W 33 minucie groźną akcję przeprowadził BKS. Jego skrzydłowy wpadł w pole karne, powstało spore zamieszanie, Kamil Kulik wyszedł z bramki, lecz na nasze szczęścia brakowało strzału ze strony przyjezdnych. Akcją chciał wykończyć Filip Zagórski, ale wślizgiem uniemożliwił mu to Jakub Rzepka. W 38 minucie podanie na wolne pole otrzymał Jakub Kowalonek i z kilkunastu metrów przymierzył nad poprzeczką.

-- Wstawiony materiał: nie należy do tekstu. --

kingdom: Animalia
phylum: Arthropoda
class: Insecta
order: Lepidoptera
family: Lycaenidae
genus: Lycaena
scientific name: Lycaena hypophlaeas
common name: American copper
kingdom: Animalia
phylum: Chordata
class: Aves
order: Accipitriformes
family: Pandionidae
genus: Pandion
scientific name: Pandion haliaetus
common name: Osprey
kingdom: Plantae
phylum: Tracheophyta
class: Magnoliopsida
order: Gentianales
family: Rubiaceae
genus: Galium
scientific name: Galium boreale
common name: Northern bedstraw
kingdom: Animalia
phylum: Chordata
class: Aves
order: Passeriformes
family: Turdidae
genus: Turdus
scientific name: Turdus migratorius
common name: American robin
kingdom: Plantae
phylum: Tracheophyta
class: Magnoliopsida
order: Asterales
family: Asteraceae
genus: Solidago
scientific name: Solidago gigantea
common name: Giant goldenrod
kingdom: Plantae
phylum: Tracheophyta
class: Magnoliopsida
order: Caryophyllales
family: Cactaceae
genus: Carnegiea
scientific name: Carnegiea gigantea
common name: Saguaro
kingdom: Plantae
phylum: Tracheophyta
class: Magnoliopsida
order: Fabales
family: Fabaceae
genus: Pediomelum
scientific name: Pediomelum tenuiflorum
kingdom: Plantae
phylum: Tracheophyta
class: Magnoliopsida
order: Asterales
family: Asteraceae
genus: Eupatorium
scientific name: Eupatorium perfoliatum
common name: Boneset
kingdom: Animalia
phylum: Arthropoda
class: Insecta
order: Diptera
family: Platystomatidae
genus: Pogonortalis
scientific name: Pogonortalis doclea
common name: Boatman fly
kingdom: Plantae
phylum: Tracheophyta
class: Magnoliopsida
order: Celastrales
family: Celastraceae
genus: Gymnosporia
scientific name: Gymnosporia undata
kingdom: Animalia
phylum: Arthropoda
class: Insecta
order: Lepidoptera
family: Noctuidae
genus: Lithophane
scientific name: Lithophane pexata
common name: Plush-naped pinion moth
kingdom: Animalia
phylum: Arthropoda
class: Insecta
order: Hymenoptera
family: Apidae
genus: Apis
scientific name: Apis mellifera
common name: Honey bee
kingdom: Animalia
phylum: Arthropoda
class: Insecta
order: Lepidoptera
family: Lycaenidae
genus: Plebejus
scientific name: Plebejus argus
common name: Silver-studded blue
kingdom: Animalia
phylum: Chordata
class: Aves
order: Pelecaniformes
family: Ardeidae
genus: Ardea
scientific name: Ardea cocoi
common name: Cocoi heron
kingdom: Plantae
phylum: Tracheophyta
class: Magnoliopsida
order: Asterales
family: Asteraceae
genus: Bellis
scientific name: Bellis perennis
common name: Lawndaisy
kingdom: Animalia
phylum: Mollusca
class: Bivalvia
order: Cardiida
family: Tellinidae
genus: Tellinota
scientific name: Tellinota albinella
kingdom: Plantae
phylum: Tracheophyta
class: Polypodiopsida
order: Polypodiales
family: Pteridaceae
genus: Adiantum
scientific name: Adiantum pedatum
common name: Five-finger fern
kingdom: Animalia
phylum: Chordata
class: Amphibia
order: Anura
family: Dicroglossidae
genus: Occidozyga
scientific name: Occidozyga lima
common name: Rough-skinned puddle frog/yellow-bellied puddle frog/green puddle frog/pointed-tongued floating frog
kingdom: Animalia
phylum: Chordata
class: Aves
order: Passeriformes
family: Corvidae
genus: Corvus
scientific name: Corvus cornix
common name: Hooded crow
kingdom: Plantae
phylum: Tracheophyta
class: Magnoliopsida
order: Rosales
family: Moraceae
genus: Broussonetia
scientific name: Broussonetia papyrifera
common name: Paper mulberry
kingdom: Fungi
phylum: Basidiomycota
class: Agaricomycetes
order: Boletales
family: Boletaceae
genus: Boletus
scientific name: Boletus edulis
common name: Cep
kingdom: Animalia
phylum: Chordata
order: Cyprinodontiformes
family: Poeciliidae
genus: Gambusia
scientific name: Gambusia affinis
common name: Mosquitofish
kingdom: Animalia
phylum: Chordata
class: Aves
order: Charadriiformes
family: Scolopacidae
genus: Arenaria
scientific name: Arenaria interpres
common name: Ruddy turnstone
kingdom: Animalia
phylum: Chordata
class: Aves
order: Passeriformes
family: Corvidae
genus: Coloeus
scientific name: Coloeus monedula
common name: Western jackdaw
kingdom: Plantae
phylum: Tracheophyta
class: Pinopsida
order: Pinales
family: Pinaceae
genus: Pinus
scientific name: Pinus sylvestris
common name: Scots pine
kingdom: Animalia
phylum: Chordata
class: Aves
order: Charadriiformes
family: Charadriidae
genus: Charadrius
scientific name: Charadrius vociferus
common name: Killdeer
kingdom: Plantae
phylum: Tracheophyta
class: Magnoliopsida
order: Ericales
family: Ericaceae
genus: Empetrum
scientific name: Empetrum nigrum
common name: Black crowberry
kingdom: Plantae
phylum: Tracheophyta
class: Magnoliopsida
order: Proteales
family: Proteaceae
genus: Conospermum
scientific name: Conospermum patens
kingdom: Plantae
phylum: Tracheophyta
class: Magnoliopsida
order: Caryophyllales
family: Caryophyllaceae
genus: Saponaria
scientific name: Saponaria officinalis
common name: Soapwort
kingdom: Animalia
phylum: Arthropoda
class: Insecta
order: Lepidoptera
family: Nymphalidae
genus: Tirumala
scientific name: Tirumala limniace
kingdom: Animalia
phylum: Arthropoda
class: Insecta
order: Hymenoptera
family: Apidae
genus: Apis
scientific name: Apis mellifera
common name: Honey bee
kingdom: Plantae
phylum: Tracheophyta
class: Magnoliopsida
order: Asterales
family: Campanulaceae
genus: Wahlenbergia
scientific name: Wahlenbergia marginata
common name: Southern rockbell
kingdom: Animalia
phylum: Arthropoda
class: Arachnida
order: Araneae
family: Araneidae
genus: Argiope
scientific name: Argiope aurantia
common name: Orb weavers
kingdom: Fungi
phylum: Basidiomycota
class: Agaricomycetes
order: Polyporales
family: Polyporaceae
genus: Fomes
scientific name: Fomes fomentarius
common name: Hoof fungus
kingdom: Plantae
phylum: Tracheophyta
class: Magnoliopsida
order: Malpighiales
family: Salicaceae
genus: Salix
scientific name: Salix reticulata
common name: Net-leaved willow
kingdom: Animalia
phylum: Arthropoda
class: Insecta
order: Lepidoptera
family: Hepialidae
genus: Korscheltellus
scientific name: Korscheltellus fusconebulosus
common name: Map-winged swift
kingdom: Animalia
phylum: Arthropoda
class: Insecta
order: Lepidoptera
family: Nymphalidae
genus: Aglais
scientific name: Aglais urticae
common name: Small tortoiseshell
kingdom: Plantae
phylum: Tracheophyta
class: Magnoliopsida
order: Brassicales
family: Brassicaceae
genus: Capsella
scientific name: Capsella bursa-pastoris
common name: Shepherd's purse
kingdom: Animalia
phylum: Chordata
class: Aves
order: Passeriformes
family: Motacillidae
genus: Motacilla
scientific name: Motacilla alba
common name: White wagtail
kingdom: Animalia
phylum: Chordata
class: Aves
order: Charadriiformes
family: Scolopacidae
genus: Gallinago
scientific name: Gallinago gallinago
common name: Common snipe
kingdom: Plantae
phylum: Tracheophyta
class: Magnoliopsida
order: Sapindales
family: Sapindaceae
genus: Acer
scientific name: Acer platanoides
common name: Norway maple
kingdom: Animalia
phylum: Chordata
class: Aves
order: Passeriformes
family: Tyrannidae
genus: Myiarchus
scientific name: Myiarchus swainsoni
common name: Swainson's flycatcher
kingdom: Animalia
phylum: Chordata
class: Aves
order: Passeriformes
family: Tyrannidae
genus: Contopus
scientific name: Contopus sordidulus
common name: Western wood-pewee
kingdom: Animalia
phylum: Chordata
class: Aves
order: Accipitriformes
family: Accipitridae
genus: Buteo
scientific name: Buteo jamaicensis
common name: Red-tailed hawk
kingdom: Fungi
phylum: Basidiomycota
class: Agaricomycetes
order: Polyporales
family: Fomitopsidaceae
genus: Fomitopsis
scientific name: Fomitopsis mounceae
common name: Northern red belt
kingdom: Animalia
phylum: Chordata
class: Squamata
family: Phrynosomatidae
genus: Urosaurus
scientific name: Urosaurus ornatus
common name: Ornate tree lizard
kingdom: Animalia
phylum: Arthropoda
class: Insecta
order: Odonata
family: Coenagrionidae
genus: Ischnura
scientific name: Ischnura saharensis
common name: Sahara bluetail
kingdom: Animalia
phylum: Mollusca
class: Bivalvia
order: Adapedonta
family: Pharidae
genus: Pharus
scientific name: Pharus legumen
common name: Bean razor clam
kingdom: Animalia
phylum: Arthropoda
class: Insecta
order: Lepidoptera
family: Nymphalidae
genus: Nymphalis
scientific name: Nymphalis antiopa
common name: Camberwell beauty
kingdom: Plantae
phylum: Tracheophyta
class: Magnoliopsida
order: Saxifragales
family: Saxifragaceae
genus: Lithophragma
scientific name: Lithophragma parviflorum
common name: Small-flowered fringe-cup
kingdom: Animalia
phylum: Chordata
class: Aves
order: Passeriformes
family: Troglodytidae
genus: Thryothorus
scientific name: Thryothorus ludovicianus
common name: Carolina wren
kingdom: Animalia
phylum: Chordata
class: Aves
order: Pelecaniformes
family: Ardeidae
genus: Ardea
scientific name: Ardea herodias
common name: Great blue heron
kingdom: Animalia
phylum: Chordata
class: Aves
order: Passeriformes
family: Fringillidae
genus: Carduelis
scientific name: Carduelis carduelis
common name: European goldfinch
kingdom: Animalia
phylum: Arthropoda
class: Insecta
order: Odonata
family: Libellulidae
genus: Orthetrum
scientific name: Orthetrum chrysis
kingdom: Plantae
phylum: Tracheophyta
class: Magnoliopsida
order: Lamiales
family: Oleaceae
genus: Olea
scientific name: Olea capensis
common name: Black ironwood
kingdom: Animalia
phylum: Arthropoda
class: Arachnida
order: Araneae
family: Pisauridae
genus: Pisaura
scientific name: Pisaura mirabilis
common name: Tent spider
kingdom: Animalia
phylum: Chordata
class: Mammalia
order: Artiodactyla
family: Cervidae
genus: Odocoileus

Jaworzanka miała jeszcze w pierwszej połowie co najmniej dwie dobre szanse, aby doprowadzić do remisu. W 40 minucie Marcel Suchojad zagrał w obręb szesnastki do Dawida Dudy, który uderzył z kilkunastu metrów i Tomasz Hajduczek z trudem obronił tą próbę. Kilkadziesiąt sekund później Dawid Duda znów w roli głównej. Po dośrodkowaniu z rzutu rożnego głowkował nad poprzeczką. W końcówce pierwszej części gry niewykorzystane przez Jaworzankę okazje zemściły się. Jacek Bochnia zagrał do Gabriela Piotrowskiego, ten wbiegł w pole karne i nad Kamilem Kulikiem skierował piłkę do siatki.
W drugich 45 minutach nasi piłkarze ambitnie walczyli o gola kontaktowego i kilka razy było naprawdę blisko. Najbliżej zmuszenia do kapitulacji bramkarza BKS-u był kajetan Marcinkiewicz, który w zamieszaniu po centrze z rzutu wolnego, został zablokowany z naprawdę bliskiej odległości przez przeciwnika. Gdyby udało mu się trafić, zwiastowałoby to naprawdę ciekawą końcówkę.
Nie pomógł też fakt, że od 55 minuty BKS musiał grać w osłabieniu, bowiem z powodu drugiego napomnienia żółtą kartką boisko opuścił Artur Tomasz Spraski. Co ciekawe, w obu przypadkach sędzia sięgał do kieszonki po kartonik za atak łokciem w walce o piłkę, a faulowanym był Marcel Suchojad.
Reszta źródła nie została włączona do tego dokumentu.